Similarly, in clinical work promoting recovery should address and change the frequency
and duration of symptoms, but should equally much address subjective experiences of
strategies to conceal symptoms in daily life interactions and to evaluate to what extent
symptoms do not longer hamper social functioning, affect interpersonal relations, decrease
engagement in the future and the experience of life with a purpose beyond the pursuit of
thinness.
7. Conclusions
Recovery comprises both eating disorder features close to the diagnostic criteria as well as in
many domains of life. It is important to avoid normative judgements based on conceptions
of a “good life” as people do live their lives in many ways, think in many ways and act
accordingly.
In this chapter a comprehensive model is suggested to conceive and assess recovery as a
multidimensional phenomenon. In contrast to previous multidimensional measures (e.g.

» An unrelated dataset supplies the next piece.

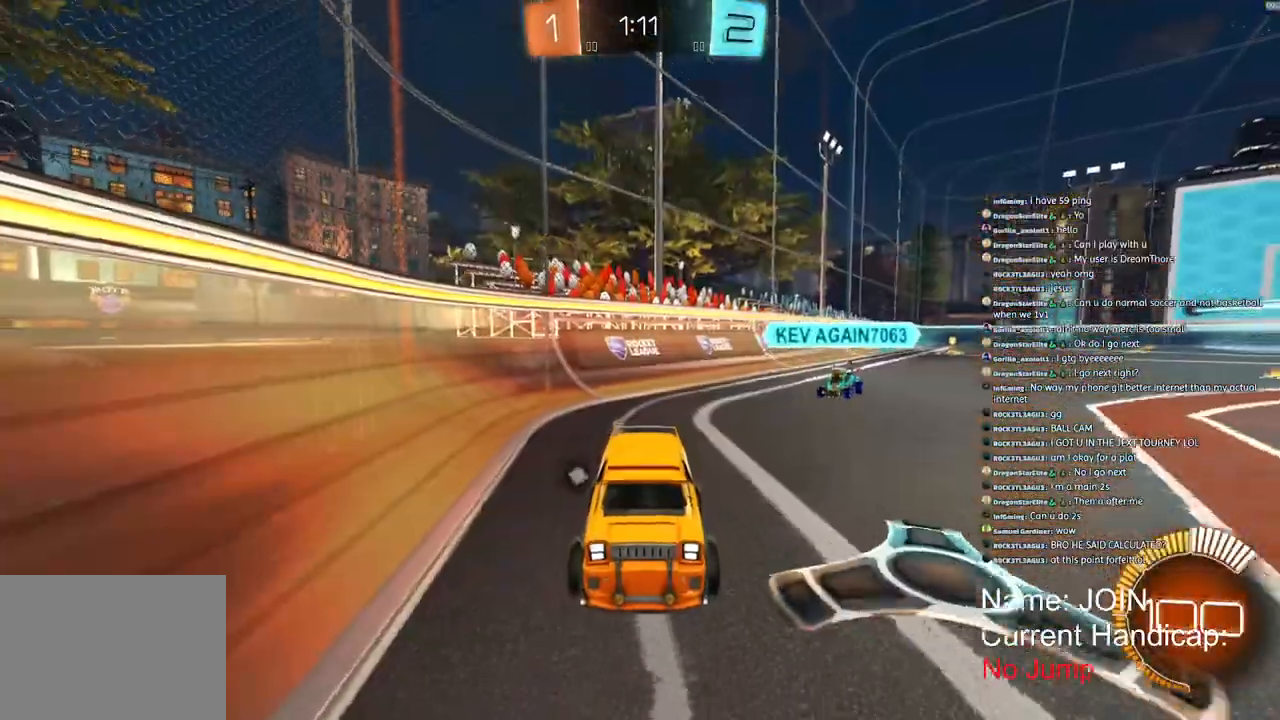
{"dt_ms": 500, "buttons": ["R2"], "left_stick": "down-left", "right_stick": "left", "events": [[117, "R3", "up"], [117, "right_stick", "left"]]}
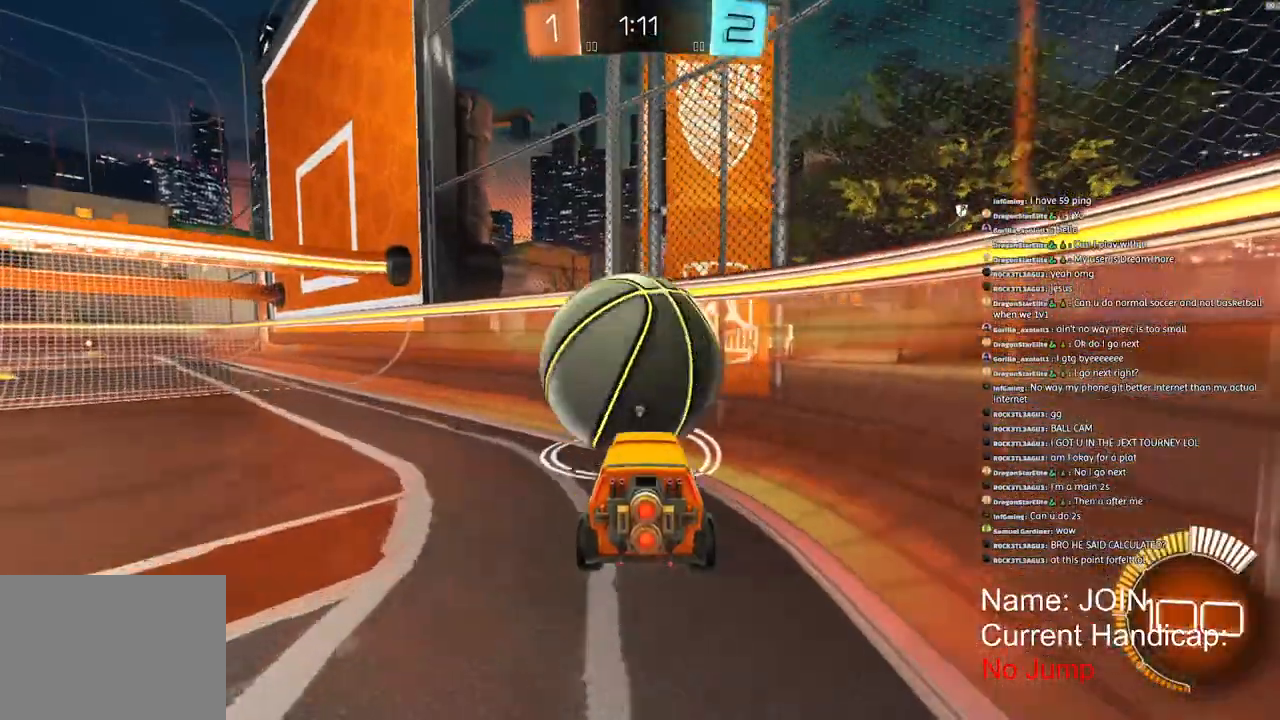
{"dt_ms": 500, "buttons": ["R2"], "left_stick": "down-left", "right_stick": "down-left", "events": [[33, "right_stick", "center"], [83, "right_stick", "left"], [217, "right_stick", "down-left"]]}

Morgan & Russell, 1975; Morgan & Hayward, 1998) the model intends to be non-normative
in not specifying content or nature of domain changes or suggesting absence of symptoms
with a distribution in the general population. Also a scoring procedure is proposed.
The model may hopefully contribute to a valid evaluation of recovery in clinical practice.
Also, the model may inspire to a tighter integration of fields of research that may profit from
mutual benefits. There is a need to bridge a gap between outcome research and patient
experiences to understand elements of recovery. The present chapter is limited by the
current research. Future research however, may focus on which aspects from the
experiential research tradition that could be formally tested in prospective outcome research
using multivariate methods, and how good prognostic factors may be elaborated and
nuanced through experiential studies. Finally, factors that promote or characterise recovery
should be integrated in treatment studies.